(ASSIGNED TASK 1):
In the passage on employee categories below, list every field it names as a recognized field for creative professionals.

GIVEN TEXT START

An executive employees’ main job duty must be to manage a specific department or division of a business. Executives have to direct at least two or more full-time workers and have the ability to hire and fire other workers. Executives must also have authority to promote or demote workers. If an employee owns at least 20 percent of the business they are working in, that person is considered an executive.


Administrative employees are those who engage in non-manual work in an office setting. Duties must relate directly to the general operation of the company or its customers. People in administrative positions must routinely make arbitrary decisions that are of great importance to the business. Administrative professionals in the area of education are classified as salaried employees if they oversee standards such as grading, creation of a curriculum, and supervise the operation of a school.


The law views a professional employee in two general categories: a learned professional or a creative professional. Learned professionals must perform work that is mostly intellectual and have excellent knowledge in the areas of science or learning gained through an extended course of higher education. In most cases, an employee with a degree is considered a learned professional.

A creative professional uses their imagination or talent to perform a job that is artistic or creative in nature. Work must be in a recognized field such as writing, acting, music or graphic arts. Occupations that do not require an employee to apply their own unique style to a piece of work, such as journalist who only gathers information that is already available to the public, are not considered a creative professional.

GIVEN TEXT END

(ASSIGNED TASK 2):
Count the lines in the entries below that contain the word "Hotjar". Reply with the number only.

RECORDS SUPPLIED START

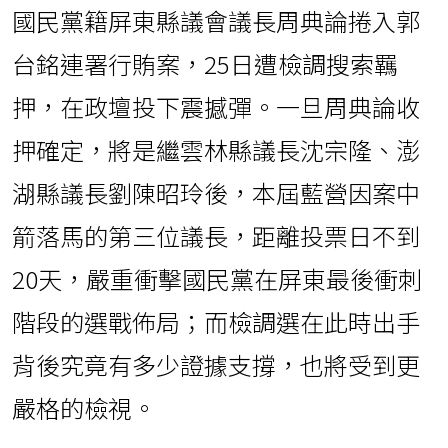
國民黨籍屏東縣議會議長周典論捲入郭
台銘連署行賄案，25日遭檢調搜索羈
押，在政壇投下震撼彈。一旦周典論收
押確定，將是繼雲林縣議長沈宗隆、澎
湖縣議長劉陳昭玲後，本屆藍營因案中
箭落馬的第三位議長，距離投票日不到
20天，嚴重衝擊國民黨在屏東最後衝刺
階段的選戰佈局；而檢調選在此時出手
背後究竟有多少證據支撐，也將受到更
嚴格的檢視。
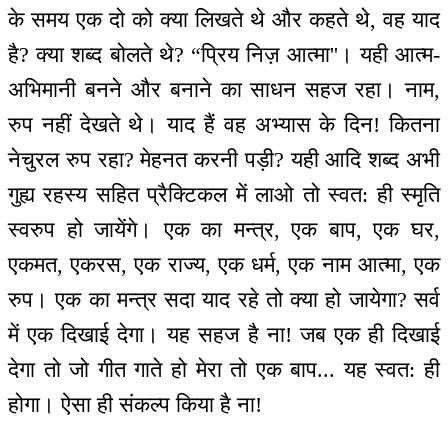
के समय एक दो को क्या लिखते थे और कहते थे, वह याद
है? क्या शब्द बोलते थे? “प्रिय निज़ आत्मा''। यही आत्म-
अभिमानी बनने और बनाने का साधन सहज रहा। नाम,
रुप नहीं देखते थे। याद हैं वह अभ्यास के दिन! कितना
नेचुरल रुप रहा? मेहनत करनी पड़ी? यही आदि शब्द अभी
गुह्य रहस्य सहित प्रैक्टिकल में लाओ तो स्वत: ही स्मृति
स्वरुप हो जायेंगे। एक का मन्‍त्र, एक बाप, एक घर,
एकमत, एकरस, एक राज्य, एक धर्म, एक नाम आत्मा, एक
रुप। एक का मन्‍त्र सदा याद रहे तो क्या हो जायेगा? सर्व
में एक दिखाई देगा। यह सहज है ना! जब एक ही दिखाई
देगा तो जो गीत गाते हो मेरा तो एक बाप... यह स्वत: ही
होगा। ऐसा ही संकल्प किया है ना!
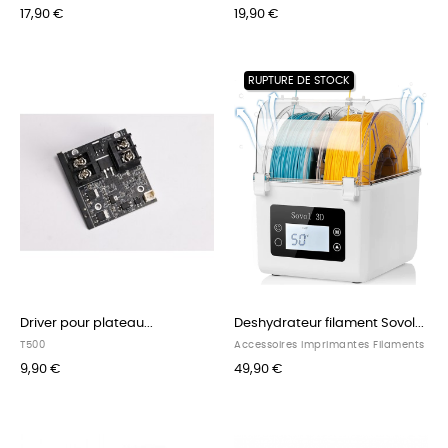
17,90 €
19,90 €
RUPTURE DE STOCK
Driver pour plateau...
Deshydrateur filament Sovol...
T500
Accessoires Imprimantes Filaments
9,90 €
49,90 €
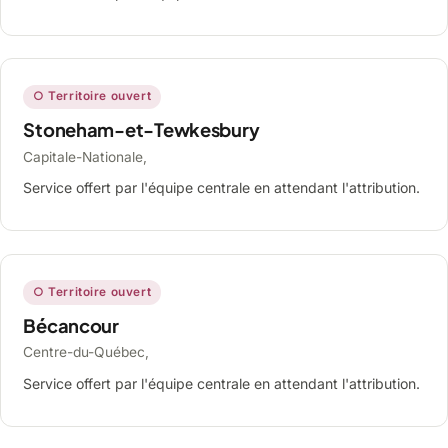
○ Territoire ouvert
Stoneham-et-Tewkesbury
Capitale-Nationale,
Service offert par l'équipe centrale en attendant l'attribution.
○ Territoire ouvert
Bécancour
Centre-du-Québec,
Service offert par l'équipe centrale en attendant l'attribution.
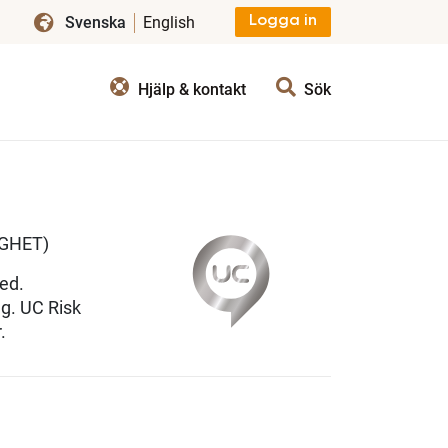
Svenska
English
Logga in
Hjälp & kontakt
Sök
GHET)
ed.
g. UC Risk
.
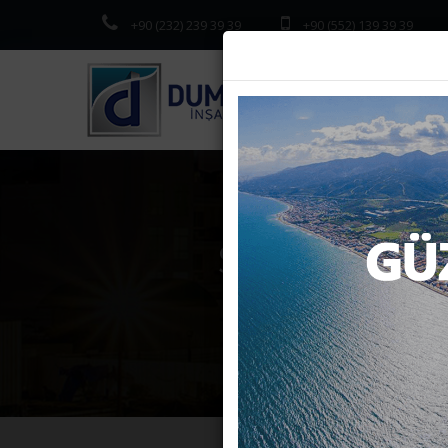
+90 (232) 239 39 39
+90 (552) 139 39 39
SANAL OFİ
Anasayfa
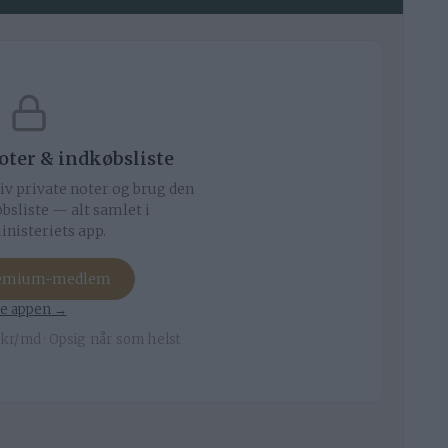
noter & indkøbsliste
iv private noter og brug den
bsliste — alt samlet i
nisteriets app.
remium-medlem
e appen →
kr/md · Opsig når som helst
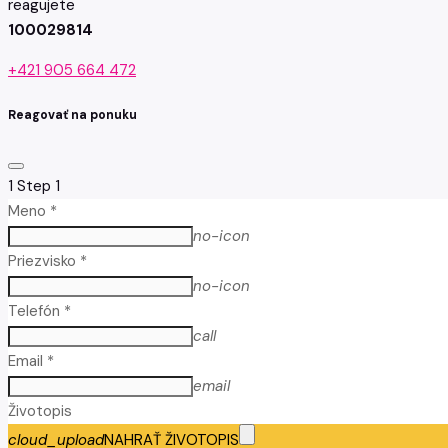
reagujete
100029814
+421 905 664 472
Reagovať na ponuku
1
Step 1
Meno *
no-icon
Priezvisko *
no-icon
Telefón *
call
Email *
email
Životopis
cloud_upload
NAHRAŤ ŽIVOTOPIS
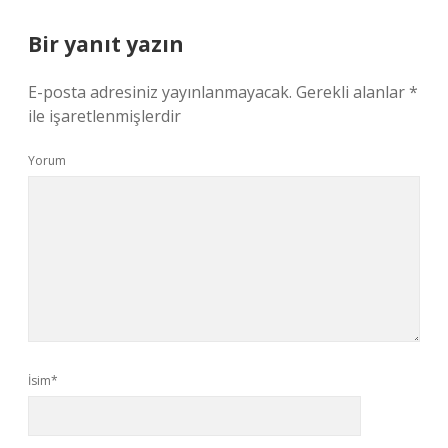
Bir yanıt yazın
E-posta adresiniz yayınlanmayacak.
Gerekli alanlar
*
ile işaretlenmişlerdir
Yorum
İsim*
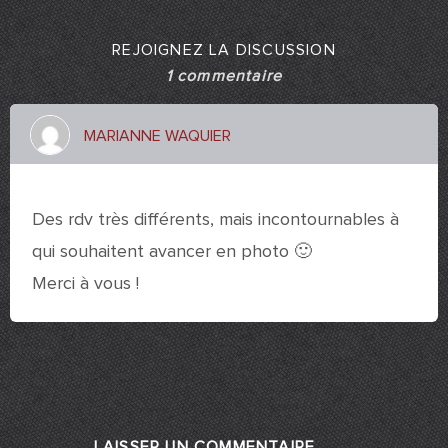
REJOIGNEZ LA DISCUSSION
1 commentaire
MARIANNE WAQUIER
17 novembre 2014 à 12 h 08 min
Des rdv très différents, mais incontournables à
qui souhaitent avancer en photo 🙂
Merci à vous !
LAISSER UN COMMENTAIRE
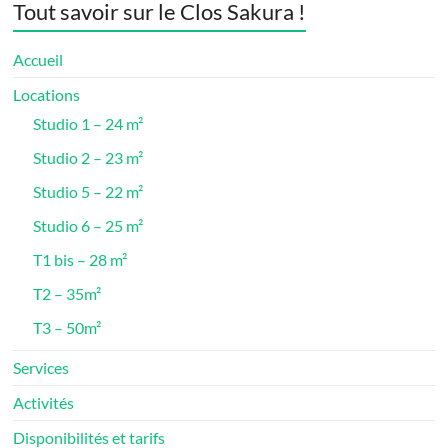
Tout savoir sur le Clos Sakura !
Accueil
Locations
Studio 1 – 24 m²
Studio 2 – 23 m²
Studio 5 – 22 m²
Studio 6 – 25 m²
T1 bis – 28 m²
T2 – 35m²
T3 – 50m²
Services
Activités
Disponibilités et tarifs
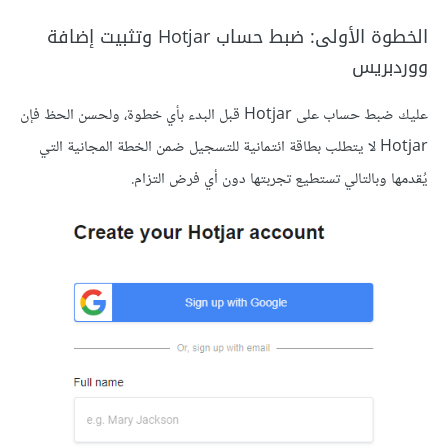
الخطوة الأولى: ضبط حساب Hotjar وتثبيت إضافة
ووردبريس
عليك ضبط حساب على Hotjar قبل البدء بأي خطوة، ولحسن الحظ فإن
Hotjar لا يتطلب بطاقة ائتمانية للتسجيل ضمن الخطة المجانية التي
يُقدمها وبالتالي تستطيع تجربتها دون أي فرض التزام.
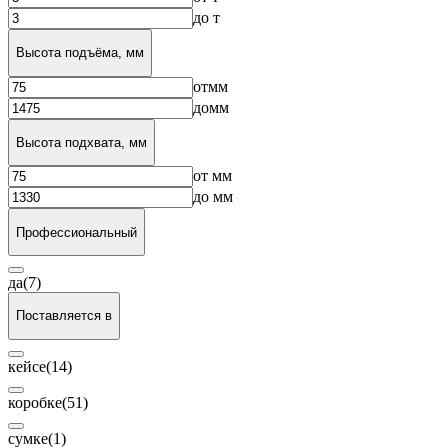
до
т
Высота подъёма, мм
от
мм
до
мм
Высота подхвата, мм
от
мм
до
мм
Профессиональный
да
(7)
Поставляется в
кейсе
(14)
коробке
(51)
сумке
(1)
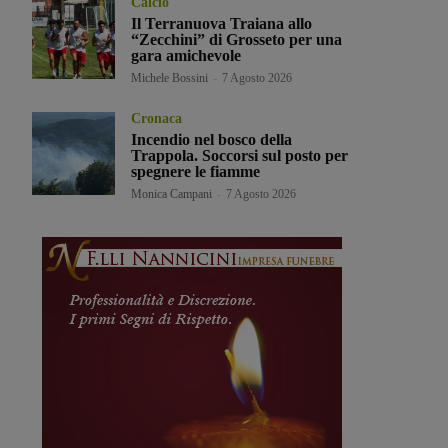
Calcio
Il Terranuova Traiana allo
“Zecchini” di Grosseto per una
gara amichevole
Michele Bossini
-
7 Agosto 2026
Cronaca
Incendio nel bosco della
Trappola. Soccorsi sul posto per
spegnere le fiamme
Monica Campani
-
7 Agosto 2026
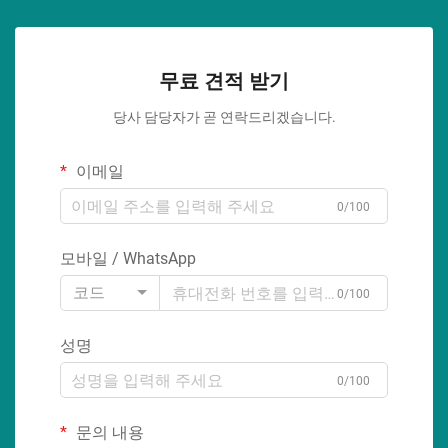
무료 견적 받기
당사 담당자가 곧 연락드리겠습니다.
이메일
0/100
모바일 / WhatsApp
코드
0/100
성명
0/100
문의 내용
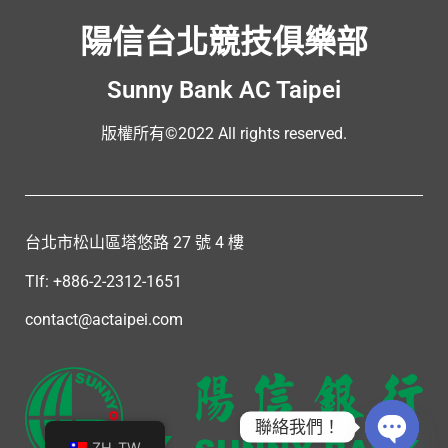
陽信台北競技俱樂部
Sunny Bank AC Taipei
版權所有©2022 All rights reserved.
台北市松山區塔悠路 27 號 4 樓
Tlf: +886-2-2312-1651
contact@actaipei.com
聯絡我們！
ZH_TW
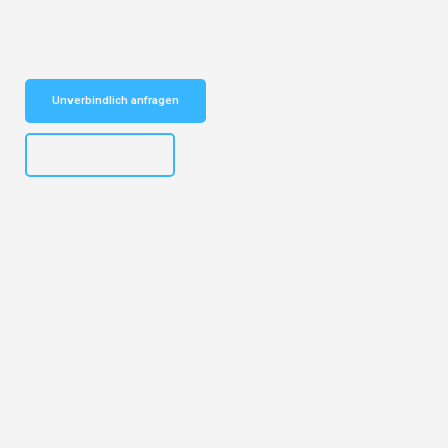
Schnelle Antwort in garantiert unter 2 Minuten: Jetzt
unverbindlichen Kostenvoranschlag erhalten!
Unverbindlich anfragen
+4915792653301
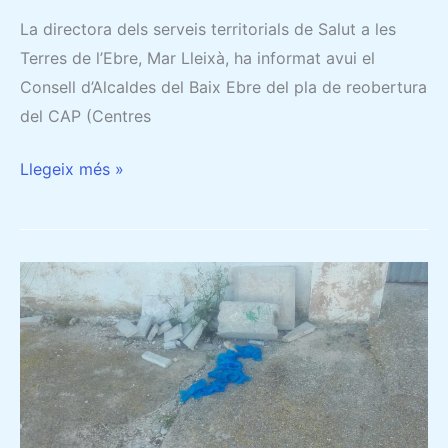
La directora dels serveis territorials de Salut a les
Terres de l’Ebre, Mar Lleixà, ha informat avui el
Consell d’Alcaldes del Baix Ebre del pla de reobertura
del CAP (Centres
Llegeix més »
GUANTS
I
MASCARETES
LLANÇATS
PER
TERRA,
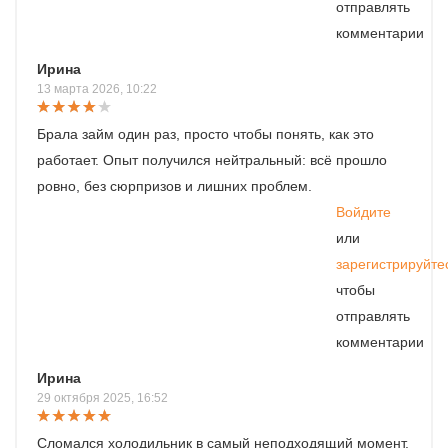
отправлять
комментарии
Ирина
13 марта 2026, 10:22
Брала займ один раз, просто чтобы понять, как это
работает. Опыт получился нейтральный: всё прошло
ровно, без сюрпризов и лишних проблем.
Войдите
или
зарегистрируйте
чтобы
отправлять
комментарии
Ирина
29 октября 2025, 16:52
Сломался холодильник в самый неподходящий момент.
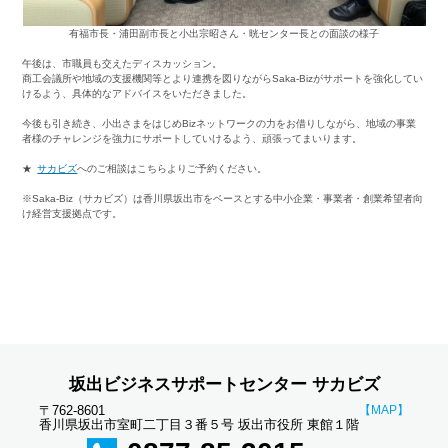
有福市長・浦田副市長と小出宗昭さん・晄センター長との面談の様子
午後は、市職員も交えたディスカッション。
商工会議所や地域の支援機関等とより連携を図りながらSaka-Bizがサポートを強化してい
けるよう、具体的なアドバイスをいただきました。
今後も引き続き、小出さまをはじめBizネットワークの力をお借りしながら、地域の事業
者様のチャレンジを強力にサポートしていけるよう、頑張ってまいります。
★
サカビズ
へのご相談はこちらよりご予約ください。
※Saka-Biz（サカビズ）は香川県坂出市をベースとする中小企業・事業者・創業希望者向
け経営支援拠点です。
坂出ビジネスサポートセンター サカビズ
〒762-8601
【MAP】
香川県坂出市室町二丁目３番５号 坂出市役所 東館１階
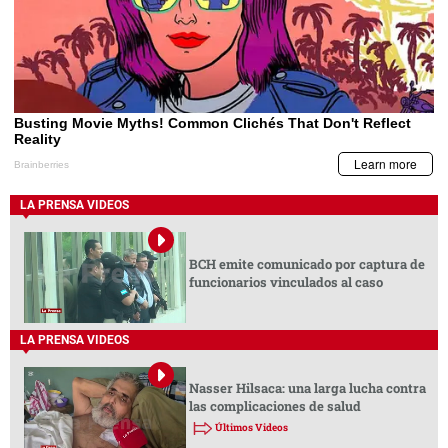
LA PRENSA VIDEOS
BCH emite comunicado por captura de
funcionarios vinculados al caso
LA PRENSA VIDEOS
Nasser Hilsaca: una larga lucha contra
las complicaciones de salud
Últimos Videos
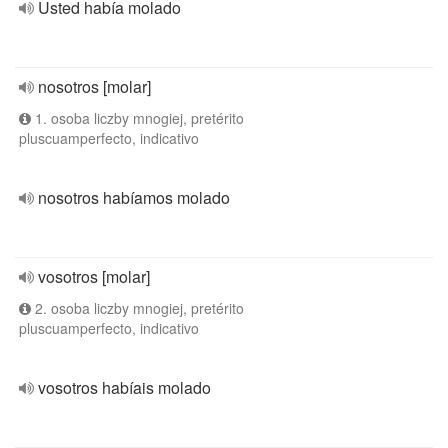
Usted había molado
nosotros [molar]
1. osoba liczby mnogiej, pretérito
pluscuamperfecto, indicativo
nosotros habíamos molado
vosotros [molar]
2. osoba liczby mnogiej, pretérito
pluscuamperfecto, indicativo
vosotros habíais molado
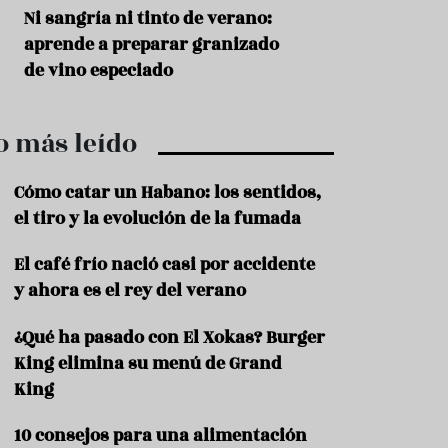
r
t
s
Ni sangría ni tinto de verano:
Aceitunas: el ape
r
o
aprende a preparar granizado
del verano
o
t
de vino especiado
u
r
i
o más leído
s
m
o
Cómo catar un Habano: los sentidos,
R
el tiro y la evolución de la fumada
e
c
El café frío nació casi por accidente
e
y ahora es el rey del verano
t
a
s
¿Qué ha pasado con El Xokas? Burger
King elimina su menú de Grand
S
a
King
l
u
10 consejos para una alimentación
d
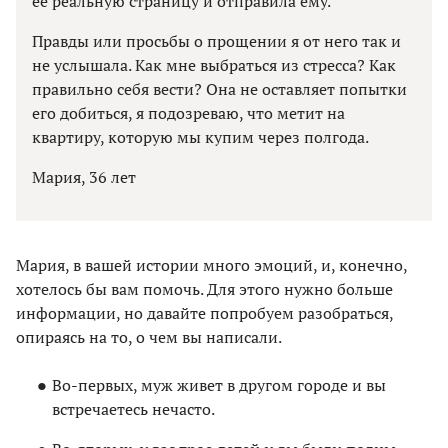
ее реальную страницу и отправила ему.
Правды или просьбы о прощении я от него так и
не услышала. Как мне выбраться из стресса? Как
правильно себя вести? Она не оставляет попытки
его добиться, я подозреваю, что метит на
квартиру, которую мы купим через полгода.
Мария, 36 лет
Мария, в вашей истории много эмоций, и, конечно,
хотелось бы вам помочь. Для этого нужно больше
информации, но давайте попробуем разобраться,
опираясь на то, о чем вы написали.
Во-первых, муж живет в другом городе и вы
встречаетесь нечасто.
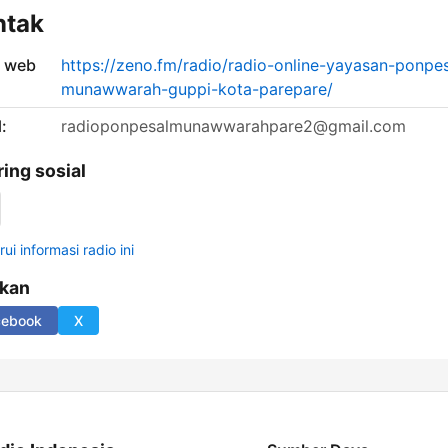
ntak
s web
https://zeno.fm/radio/radio-online-yayasan-ponpes
munawwarah-guppi-kota-parepare/
:
radioponpesalmunawwarahpare2@gmail.com
ring sosial
ui informasi radio ini
ikan
cebook
X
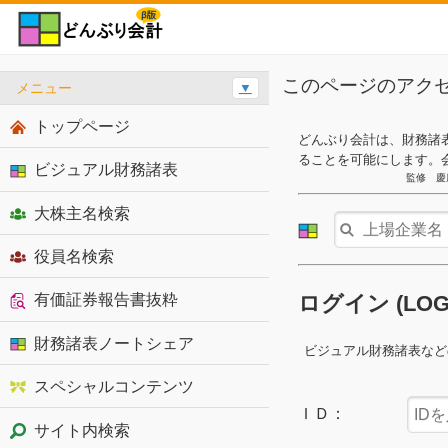
このページのアク
メニュー
▼
トップページ
どんぶり会計は、財務諸
ることを可能にします。
ビジュアル財務諸表
監修 慶
大株主名検索
役員名検索
有価証券報告書抜粋
ログイン (LO
財務諸表ノートシェア
ビジュアル財務諸表など
スペシャルコンテンツ
ＩＤ：
サイト内検索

RECORDS SUPPLIED END

(PROBLEM SOLUTION 1):
- Writing
- Acting
- Music
- Graphic arts

(PROBLEM SOLUTION 2):
3